-- Exercise details --
Each line in the data holding "spacing" should be listed.

-- Opening Marker --

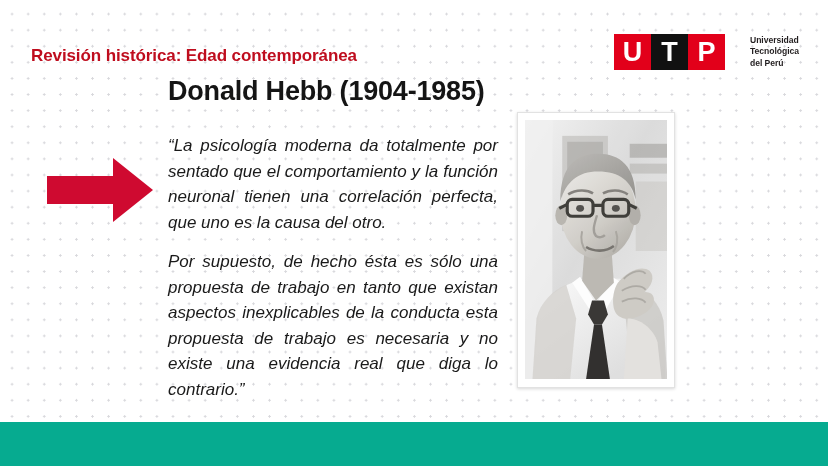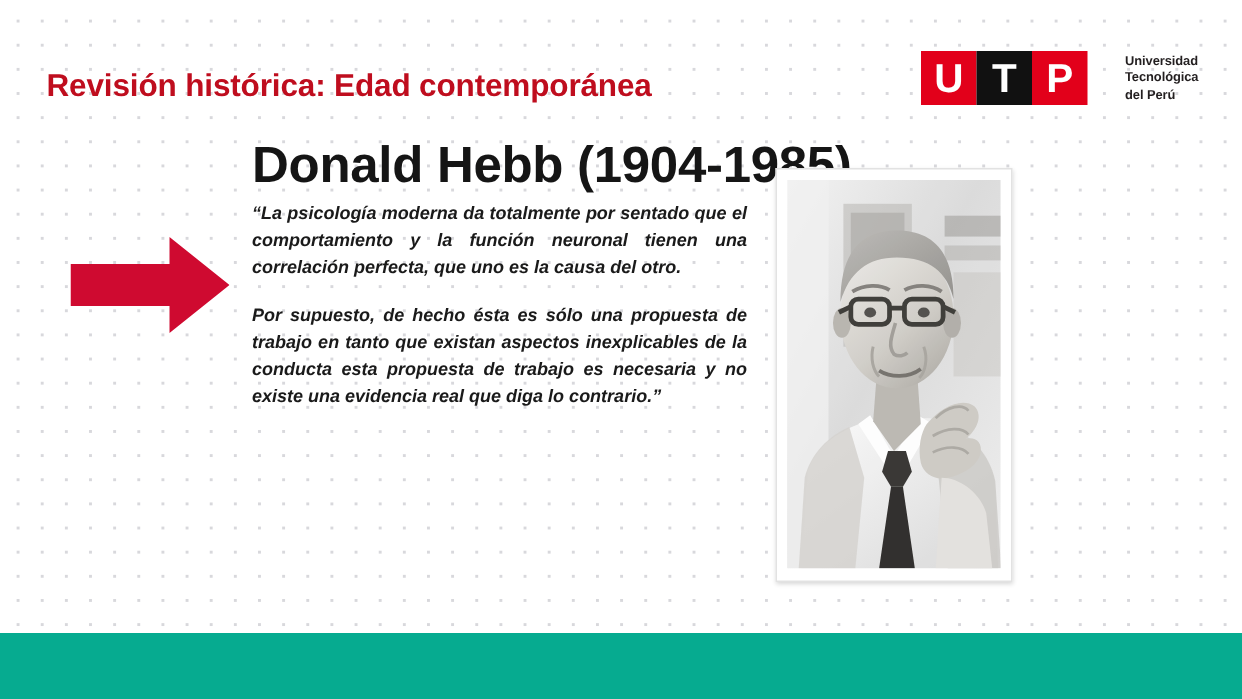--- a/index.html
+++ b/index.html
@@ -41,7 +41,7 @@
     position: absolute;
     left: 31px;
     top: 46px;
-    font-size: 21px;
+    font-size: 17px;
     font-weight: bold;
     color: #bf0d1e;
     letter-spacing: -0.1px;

-- Closing Marker --
-- Opening Marker --

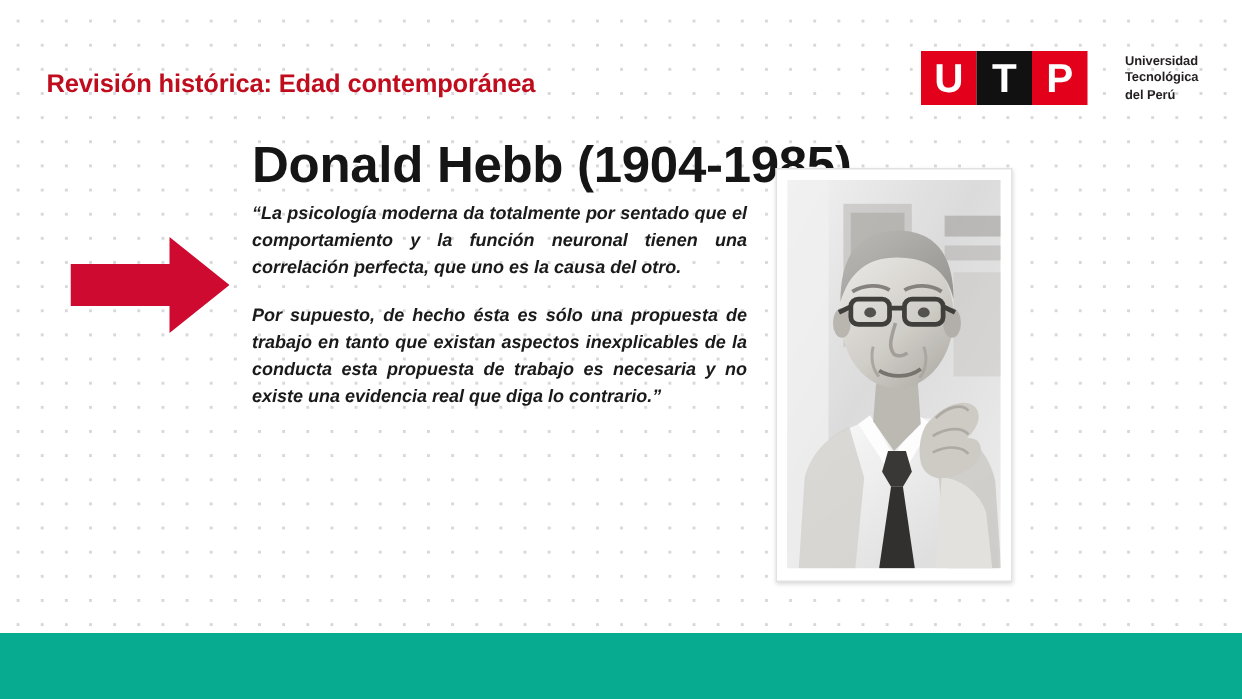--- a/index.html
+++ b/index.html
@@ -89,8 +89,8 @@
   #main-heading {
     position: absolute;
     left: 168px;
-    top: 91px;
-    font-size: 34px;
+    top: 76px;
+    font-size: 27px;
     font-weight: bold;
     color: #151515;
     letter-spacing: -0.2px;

-- Closing Marker --

-- Answer to this problem --
     letter-spacing: -0.1px;
     letter-spacing: -0.2px;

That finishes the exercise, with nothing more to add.